When I see Betty in the morning, I always hope I can be just like her. I told her so once and she sloughed off the compliment and broke her strategy down to the most simple process…
“When I wake up in the morning and I check to see what still moves. Whatever’s still moving, I move it as much as possible that day.”
Simple. And then she smiles and laughs.
Betty’s one of the biggest benefits of early morning swimming. Her smile is as inspirational as her discipline. She provides the most colorful commentary about my Betty Designs swimsuits; seeing her name everywhere and having her own team delights her. She’s especially silly when it says “badass” on the butt.

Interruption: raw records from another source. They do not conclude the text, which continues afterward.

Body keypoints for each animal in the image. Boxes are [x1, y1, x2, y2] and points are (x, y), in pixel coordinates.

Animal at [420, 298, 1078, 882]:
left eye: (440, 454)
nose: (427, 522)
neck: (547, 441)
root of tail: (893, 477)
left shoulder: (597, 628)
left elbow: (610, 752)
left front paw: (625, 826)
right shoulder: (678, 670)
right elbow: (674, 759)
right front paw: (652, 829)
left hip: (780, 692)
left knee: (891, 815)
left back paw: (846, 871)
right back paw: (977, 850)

My Betty Teammates and I decided that Betty really is an original and should have some Betty gear, so we recently gave her a visor. She loved it! But the next time I saw her, she was concerned. She’d gone home and looked up what “badass” meant and it sounded awful to her – “someone who’s difficult to deal with and mean-tempered”. That didn’t sound good to her. I explained it was more of the “distinctively tough or powerful” part of the definition that we’re talking about. That she was OK with and was happy to be a badass again.
Betty turns 90 in November. She warned that we better not do anything for her birthday. (She’s fighty, sometimes.) I think it would be impossible not to celebrate. Not just making it to 90, but for being a beautiful badass at 90 – and for the wonderful possibility that we could be, too!